Thursday, September 20, 2012

Warp Drive...Possible? More-so Than We Previously Thought!

Ian Steadman, writing for Wired UK, has penned an article that if not blowing my socks off, really set me up and take notice!

 Ian writes that NASA scientists think that the concept of FTL may just be available to future generations.

 Back in 1994, physicist Miguel Alcubierre demonstrated that warp speed was, on paper at least, theoretically possible. However, one of the major drawbacks was the assumption that Alcubierre's drive required the mass/energy conversion equivalent to that of a gas giant of roughly the size of Jupiter!


(Now this renders the drive impossible, but my thinking is that this is stunningly efficient. Now here is my reasoning, discounting warp for the moment, Light has been used as the universal speed limit. Though clearly not infinitely fast, it takes a prodigious amount of energy to reach C. Matter of fact, given any starting point speed and then factoring the energy it took to accelerate to that speed. Now doubling that speed does not take twice the energy but 4x, it soon becomes apparent that even an incremental increase would require more than all the energy available in the Universe. Anytime you could go faster than light on just the energy/mass of a planet like Jupiter is very efficient.)

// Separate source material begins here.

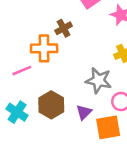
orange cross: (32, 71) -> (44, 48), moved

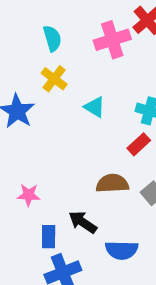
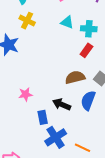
cyan triangle: (95, 107) -> (67, 22), moved
blue semicircle: (122, 250) -> (88, 100), moved, turned 120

Now Harold White, a scientist from NASA’s Johnson Space Center, has revealed at a Sept. 14 space symposium that his team has calculated that the amount of energy required to create an Alcubierre drive may be far smaller than first estimated.

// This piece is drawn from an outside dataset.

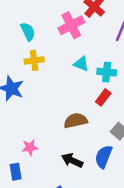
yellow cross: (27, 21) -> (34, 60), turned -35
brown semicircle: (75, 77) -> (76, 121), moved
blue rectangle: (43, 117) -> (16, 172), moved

Those of you that have been with the blog for some time remember that we have on occasion discussed various drives like an Alcubierre.


The main argument against ftl is that nothing can travel faster than C ( information may be the one exception....but lets stay within the realms of star ships and such) So the trick is, how do you keep a ship in normal space but move it around at super-luminal speeds. Alcubierre's drive "compresses" space ahead of the ship and expands it behind, with the net effect of a "trough" between the two wave fronts. Inside the normal space, the ship would travel in normal space/time, but the normal area between the two warped areas could be moved around at speeds far above C. (It starts to sound very much like the Enterprise's warp drive. Their "Warp Field" could very well have been this normal space maintained inside of of the warp "waves" fore and aft)

As the article points out, if you change the "shape" of the warp field, you greatly reduce the energy expenditures. Alcubierre's engine called for a globe and where White's team has differed is to use a "doughnut" shaped field in their equations.

Still, the energy requirements are phenomenal and far outstrip any form of energy or generation we have at our disposal, at present.

Plus there still is the nagging problem that José Natário published in 2002. According to the Wikipedia article:
  • it would be impossible for the ship to send signals to the front of the bubble, meaning that crew members could not control, steer or stop the ship.

Oh my.....

Wired Article

4 comments:

Unknown said...

troth or trough?

Beam Me Up said...

Erik
you are right of course....I am not sure why I left the letters out other than it was late and I kept fading...that sounds good, I will stick with that....!

kallamis said...

Need I say anything about where I stand here. I've been saying for years that it is all easier than any of us expect.

Beam Me Up said...

Oh I know! I know! But answer me this smart man...space is 3 dimensional, so tell me how in hell do you do a toroid in 3d answer is you don't! Space is not a body of water, you can not have 2 dimensional waves in space, so this one in front and one in back is patently ridiculous...good science fiction but piss poor physics! It is good for demonstration like a sheet with a rock in the middle to demonstrate gravity, but in reality gravity is three dimensional. And what, this rig is supposed to go from zero to flt instantly? Ummm just how many of Newton's laws are we allowed to break?